Places more inland, such as Wellington, could reach as high as 95 degrees.

“We continue to expect a hot day across South Florida today,” said NWS meteorologist Robert Garcia. “A heat advisory is in effect for inland Collier County for today and we will continue to monitor forecast trends to see if the heat advisory may need to be expanded to other inland areas.”

Related: The last time it hit 100 degrees in West Palm Beach.

Wellington forecast

Besides a July 20 high temperature of 89 degrees, daytime peaks have reached 90 degrees or warmer since June 23, racking up 30 days of 90-plus scorchers including Monday.

Timothy O’Connor, a spokesman for the Florida Department of Health in Palm Beach County, said hospitals have handled four heat-related emergencies since May 1.
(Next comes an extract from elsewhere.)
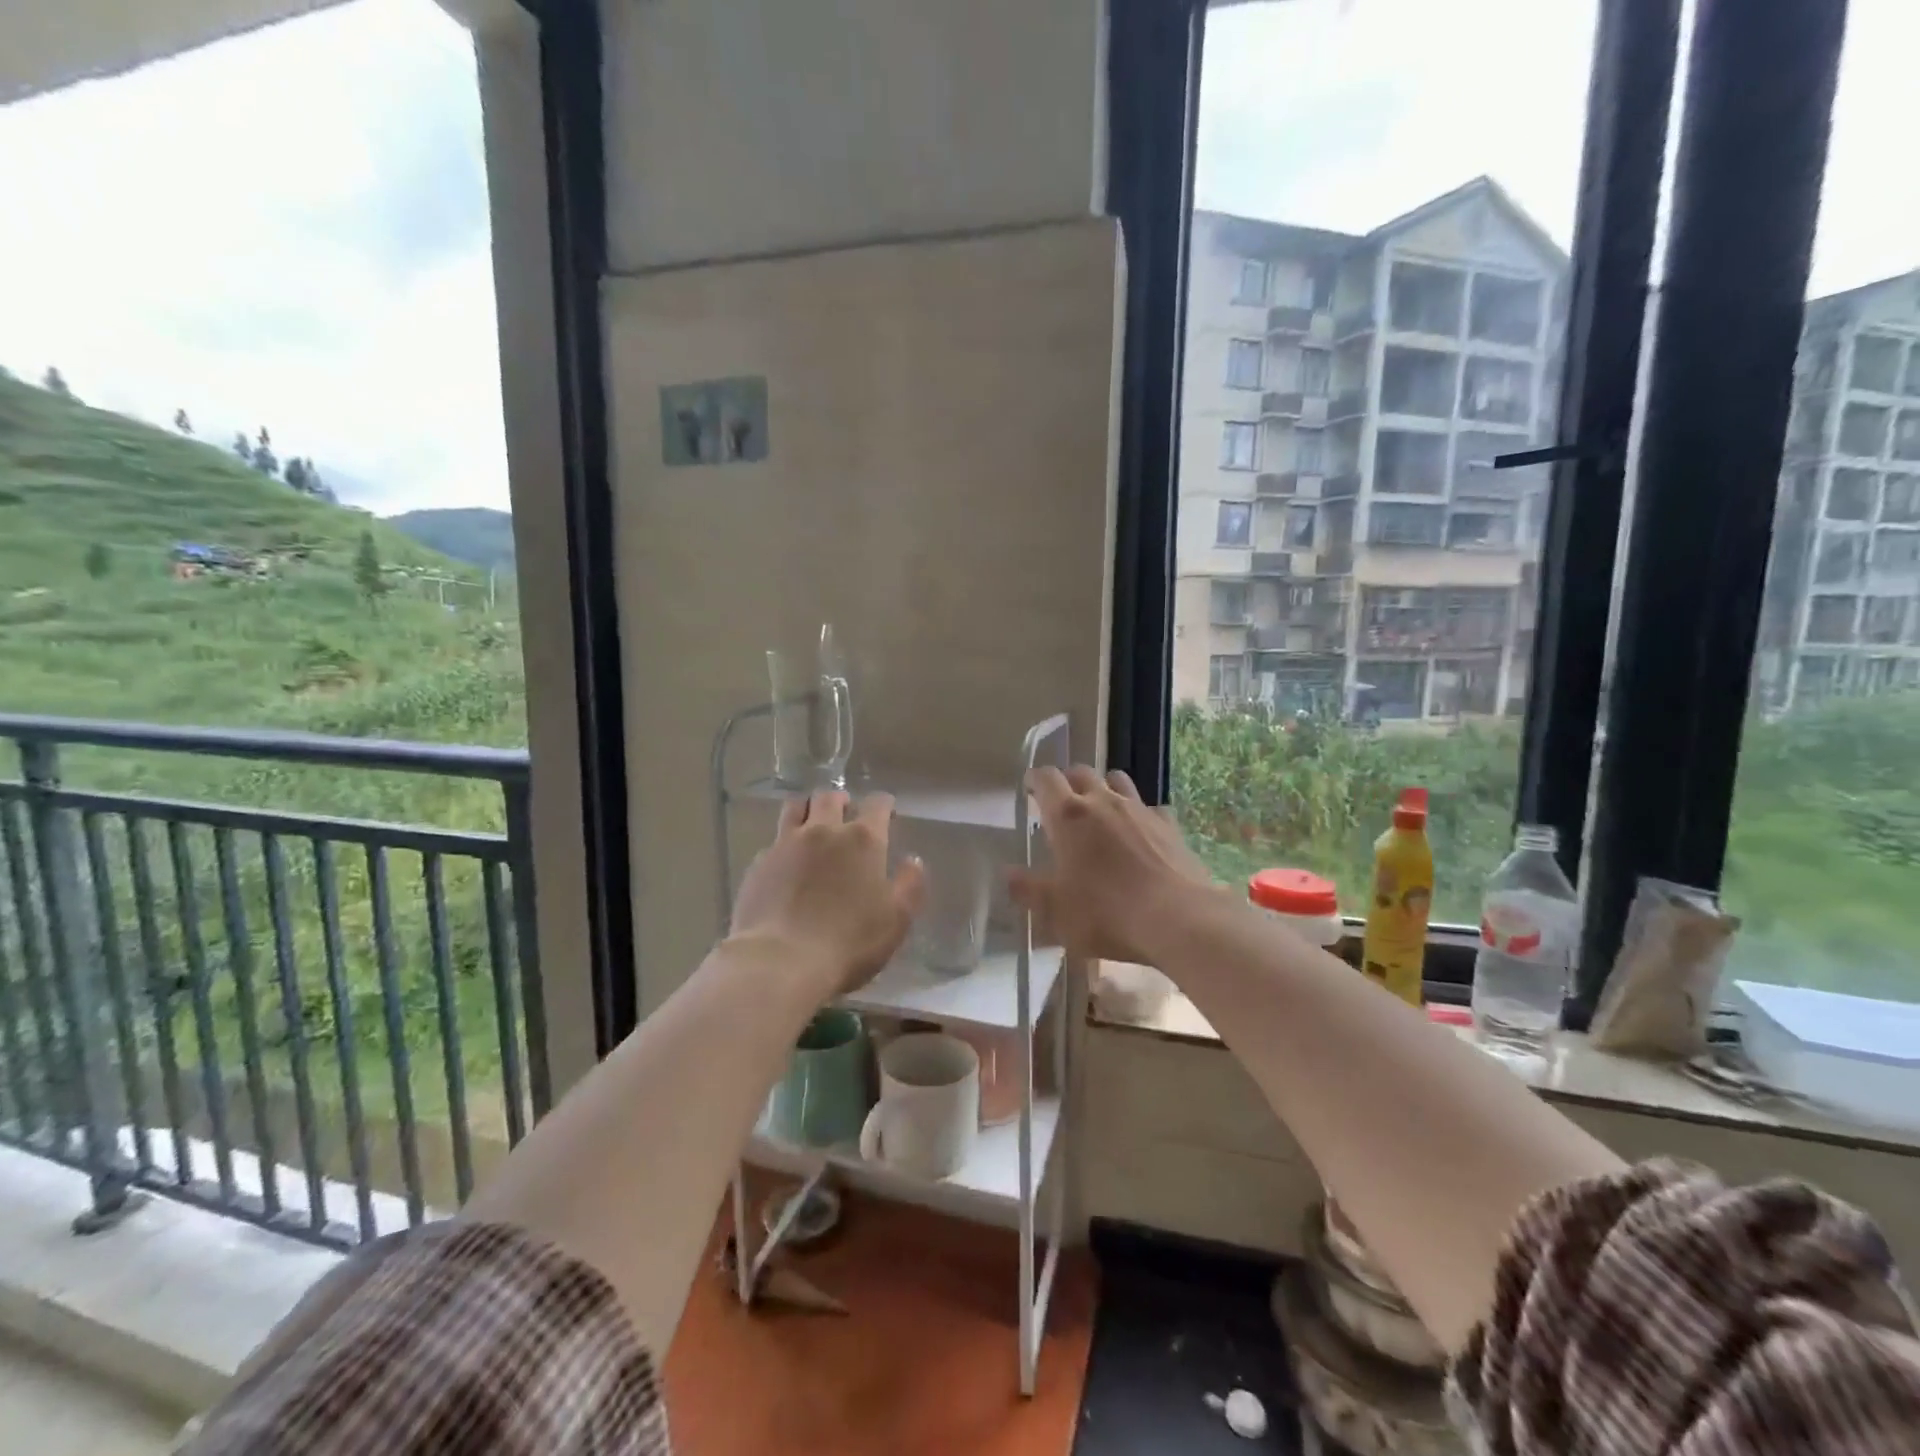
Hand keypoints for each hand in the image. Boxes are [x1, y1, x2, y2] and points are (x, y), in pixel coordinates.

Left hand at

“Not an inordinate number,” O’Connor said. “But with the heat index going well above 100 degrees, it’s a good time to remind everyone to stay hydrated by drinking plenty of fluids and staying in air conditioning as much as possible.”

Warning signs of heat exhaustion vary but may include the following:

  • Heavy sweating
  • Paleness
  • Muscle cramps
  • Tiredness
  • Weakness
  • Dizziness
  • Headache
  • Nausea or vomiting
  • Fainting
  • Skin may be cool and moist
  • Pulse rate: fast and weak
  • Breathing: fast and shallow

If heat exhaustion is untreated, it may progress to heat stroke. Seek medical attention immediately if symptoms are severe or the victim has heart problems or high blood pressure. Otherwise, help the victim to cool off and seek medical attention if symptoms worsen or last longer than one hour you should call 911.

What to do if heat exhaustion is suspected:

  • Drink cool, nonalcoholic beverages, as directed by your physician
  • Rest in an air-conditioned environment
  • Take a cool shower, bath or sponge bath
  • Wear lightweight clothing
  • Protect yourself from sunburn by wearing sunscreen, which damages the skin’s ability to dissipate heat.